My question to you is, do you deliberately inject irrelevant data into your machine learning process to draw out the more important factors? If so, have you ever run into an experience like the above, where the algorithm identifies the supposedly irrelevant data as the most important?

davidn# · ‎04-11-2023

I think injecting irrelevant data into a machine learning process is not a common practice because the fundamental principles of ML is to feed the algorithm with relevant data that is representative of the problem at hand. The goal is to train the algorithm to recognize patterns and make accurate predictions based on the data it has been trained on.

Sometimes you would want to intentionally add noise or irrelevant data to the training data set. This technique is called "regularization," and its purpose is to prevent overfitting, which occurs when an algorithm becomes too specialized in recognizing patterns in the training data and fails to generalize well to new, unseen data. These methods work by adding constraints or modifications to the model or the training process, such as adding penalties for large weights or randomly dropping out nodes during training. The goal is not to identify the irrelevant data as important, but rather to help the algorithm focus on the more relevant features in the data.
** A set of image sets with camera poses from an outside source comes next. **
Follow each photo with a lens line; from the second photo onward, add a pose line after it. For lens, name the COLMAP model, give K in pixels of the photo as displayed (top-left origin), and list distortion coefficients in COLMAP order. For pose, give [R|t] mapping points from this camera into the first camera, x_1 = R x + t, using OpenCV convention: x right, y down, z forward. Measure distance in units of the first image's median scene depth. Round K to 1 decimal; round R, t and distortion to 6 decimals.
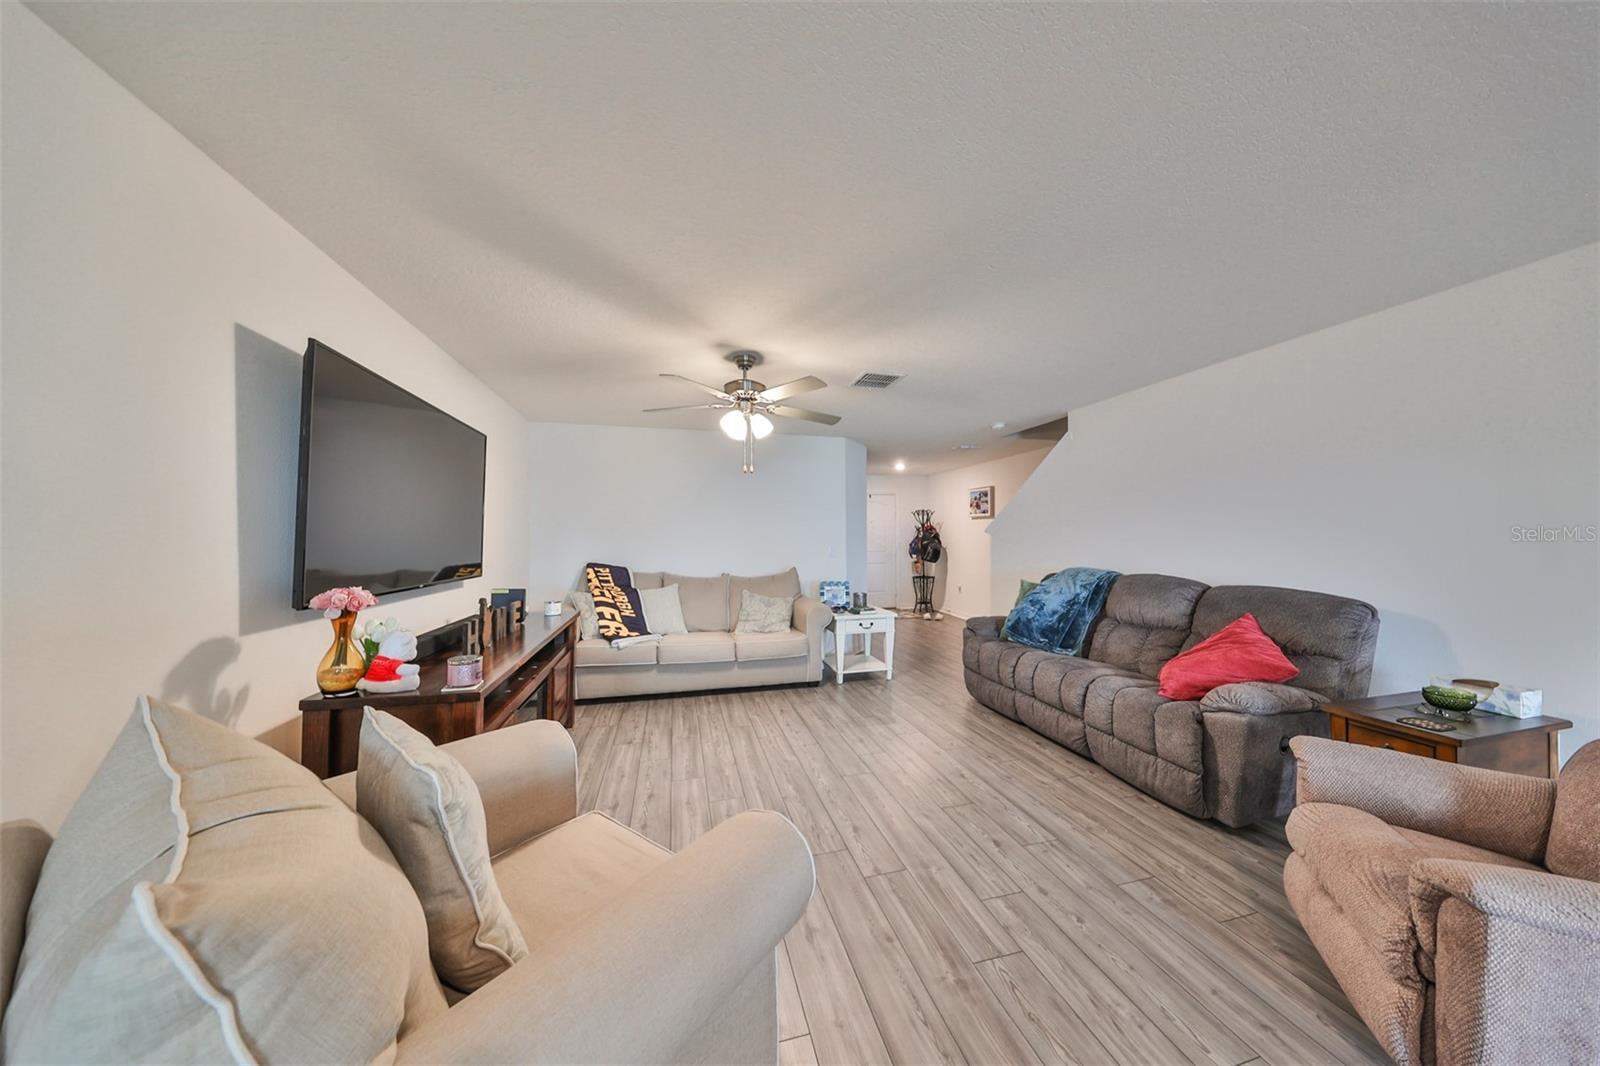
lens RADIAL K [[492.2, 0, 801.1], [0, 492.2, 533.9], [0, 0, 1]] dist [-0.001522, 0.000062]
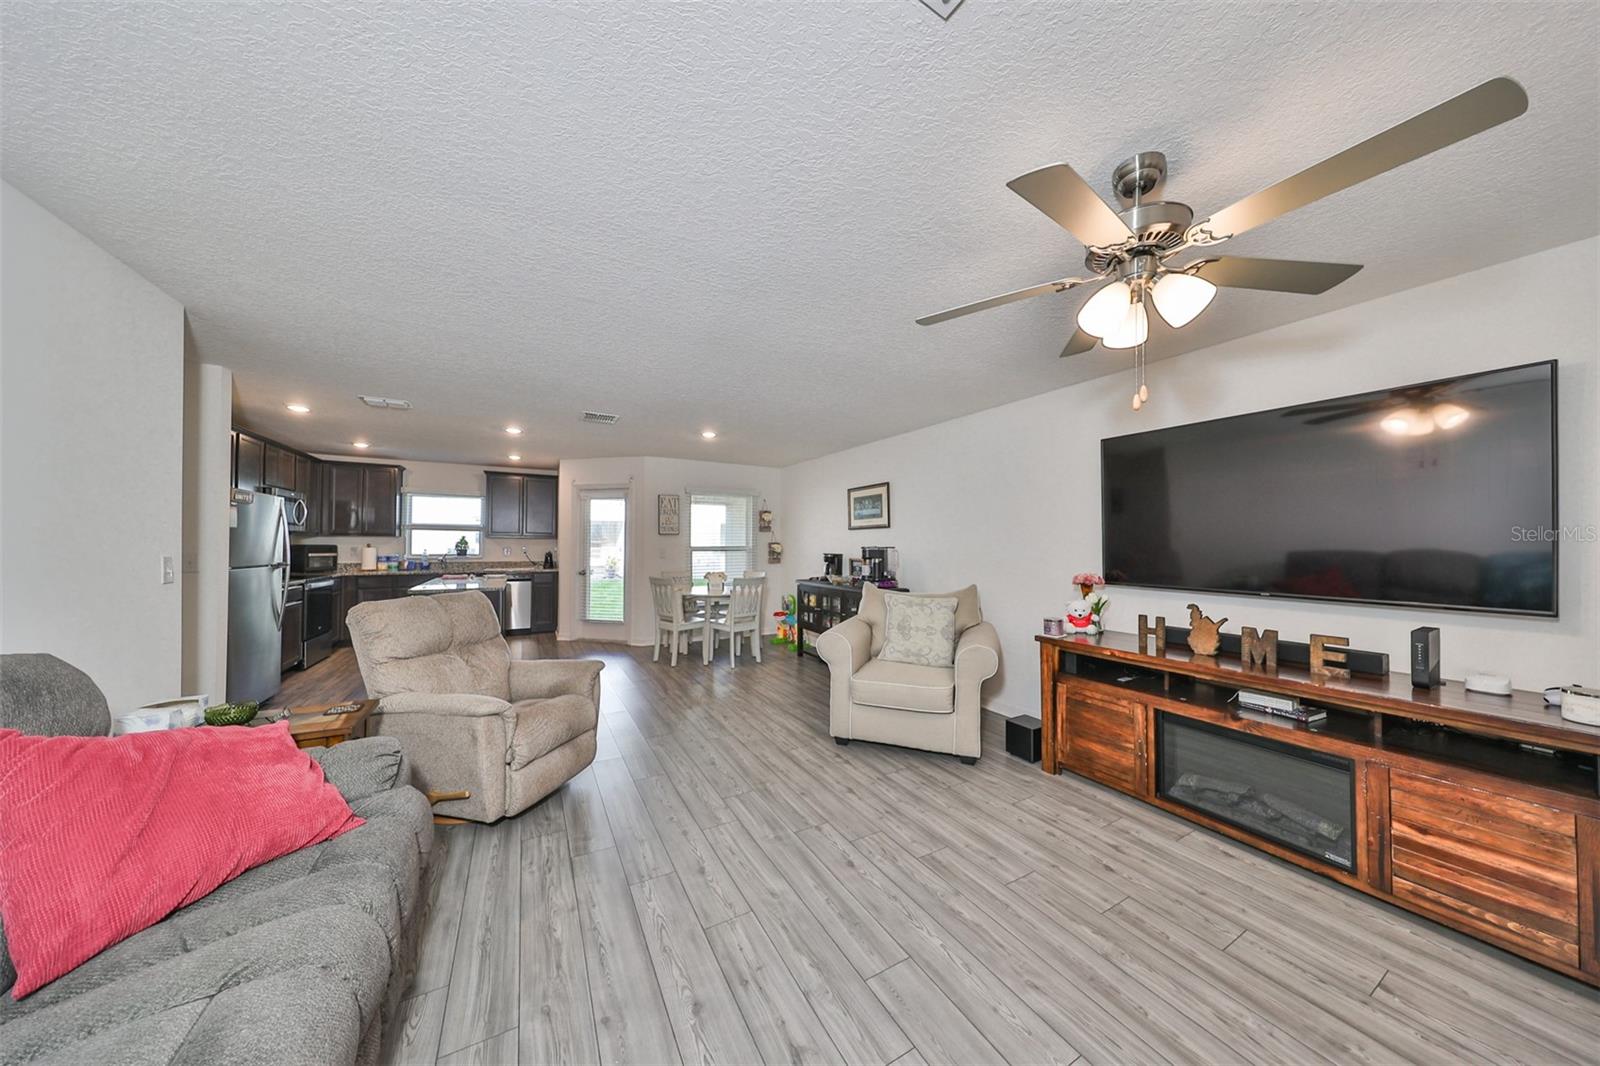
lens RADIAL K [[491.1, 0, 798.6], [0, 491.1, 538.2], [0, 0, 1]] dist [0.000201, 0.000274]
pose [[-0.969115, -0.007284, -0.246501, 0.200022], [-0.002456, 0.999799, -0.019888, 0.006290], [0.246596, -0.018669, -0.968938, 0.863166]]
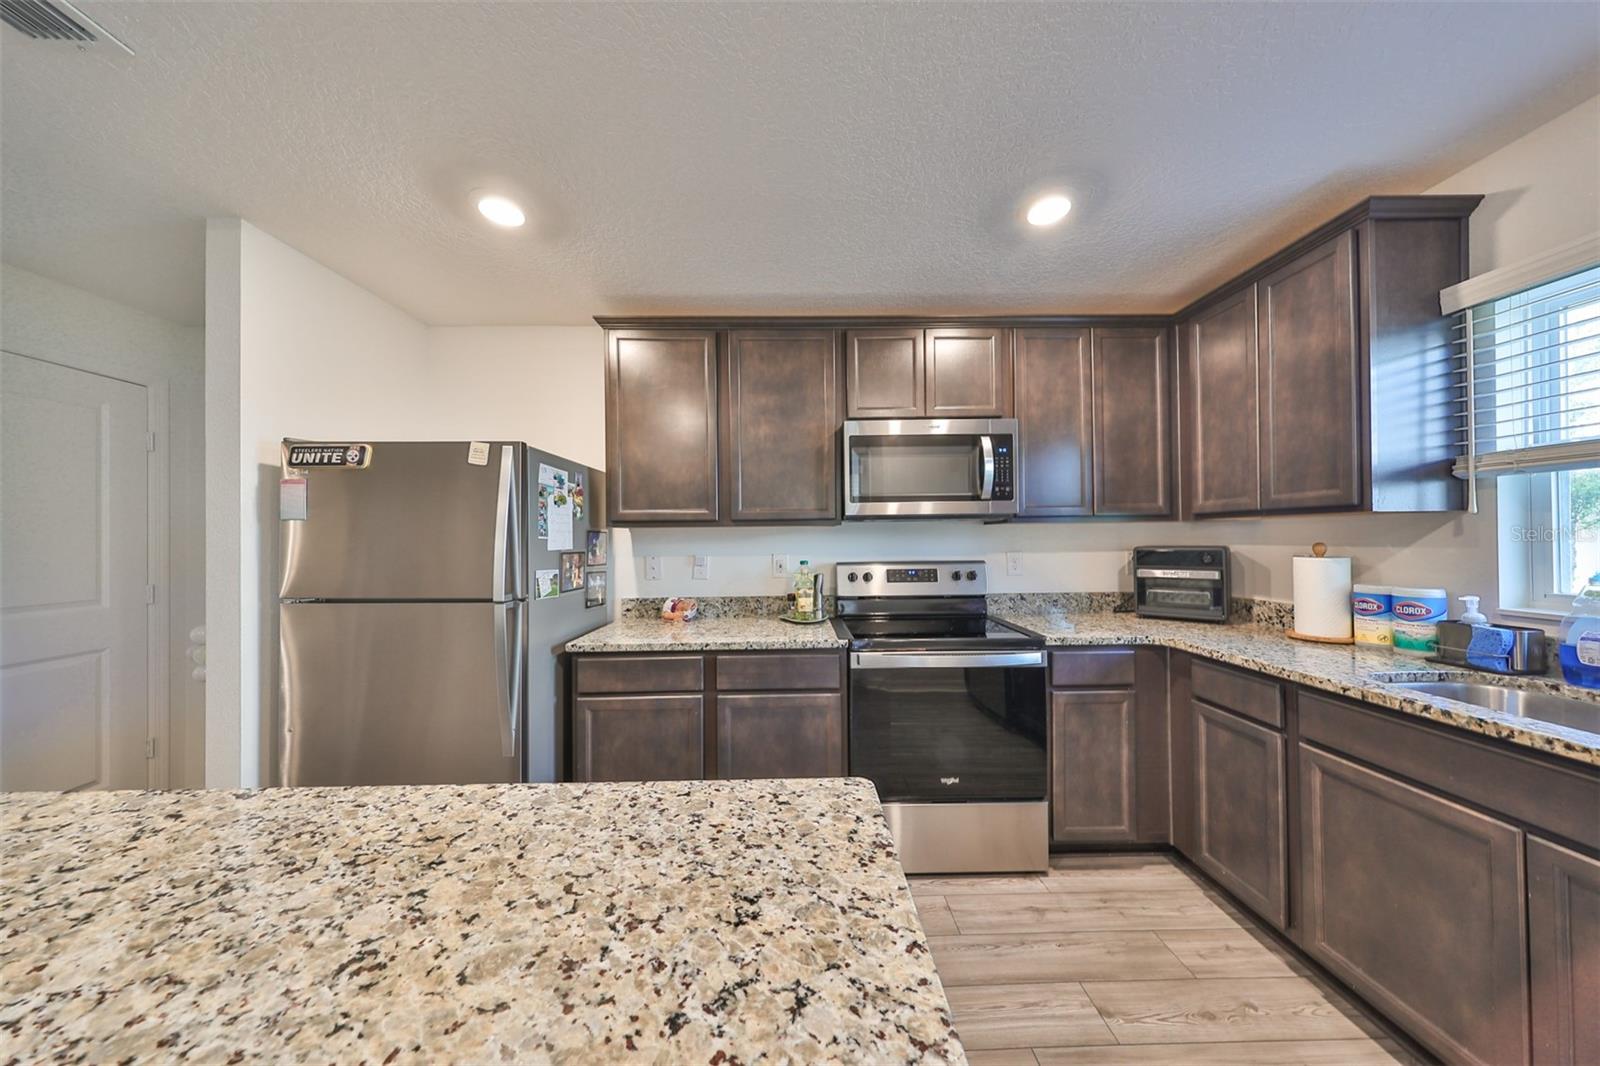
lens RADIAL K [[491.1, 0, 798.6], [0, 491.1, 538.2], [0, 0, 1]] dist [0.000201, 0.000274]
pose [[0.242599, 0.006062, 0.970108, 0.551876], [0.001056, 0.999978, -0.006513, -0.005280], [-0.970126, 0.002605, 0.242587, -0.452957]]
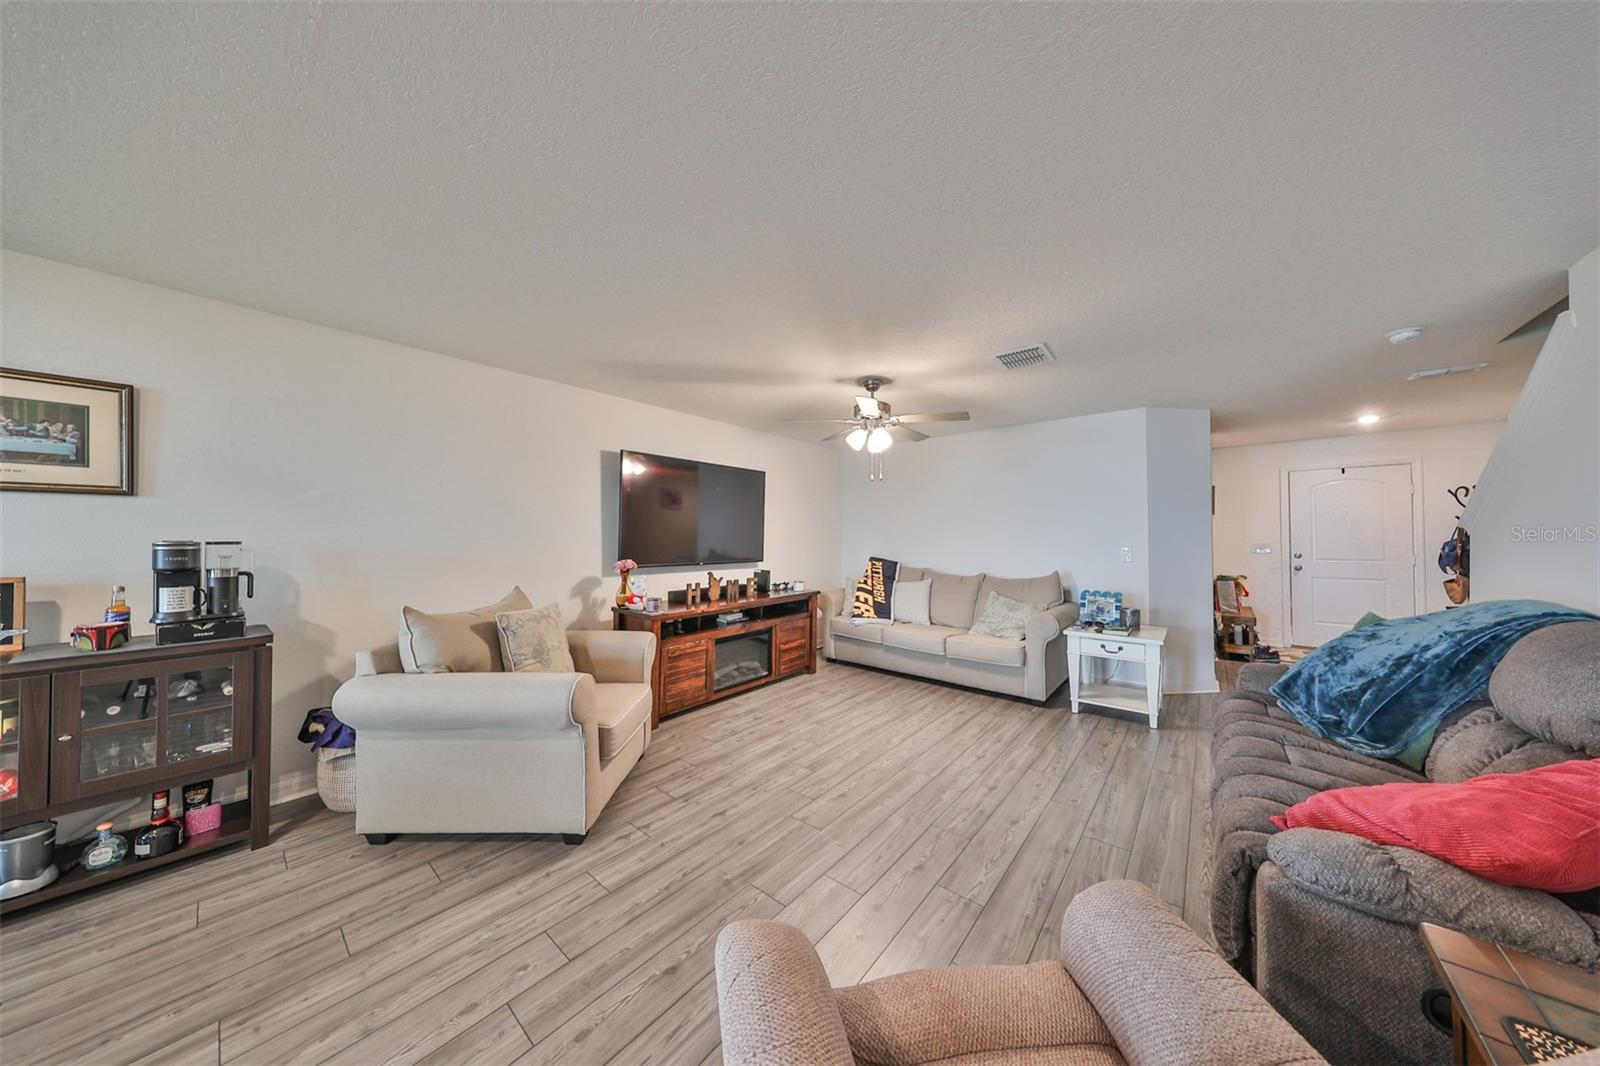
lens RADIAL K [[493.0, 0, 798.3], [0, 493.0, 529.9], [0, 0, 1]] dist [-0.000699, -0.000082]
pose [[0.575568, -0.010149, -0.817691, 0.453941], [0.005132, 0.999948, -0.008798, -0.000057], [0.817738, 0.000867, 0.575591, 0.122738]]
View solution in original post

davidn# · ‎04-11-2023

I think injecting irrelevant data into a machine learning process is not a common practice because the fundamental principles of ML is to feed the algorithm with relevant data that is representative of the problem at hand. The goal is to train the algorithm to recognize patterns and make accurate predictions based on the data it has been trained on.

Sometimes you would want to intentionally add noise or irrelevant data to the training data set. This technique is called "regularization," and its purpose is to prevent overfitting, which occurs when an algorithm becomes too specialized in recognizing patterns in the training data and fails to generalize well to new, unseen data. These methods work by adding constraints or modifications to the model or the training process, such as adding penalties for large weights or randomly dropping out nodes during training. The goal is not to identify the irrelevant data as important, but rather to help the algorithm focus on the more relevant features in the data.

npetrele · ‎04-11-2023

Yes, this took place in the '80s. The engine she was using wasn't designed to train an algorithm. It was designed to identify the data one should use to train an algorithm.

The company made some fun machines. We had a dual-Z80 box with a connected ultrasonic transducer. We'd use the transducer to look at 30 bad spot welds, and 30 good ones, and then the box could identify bad spot wells with 90%+ accuracy. It was fun stuff.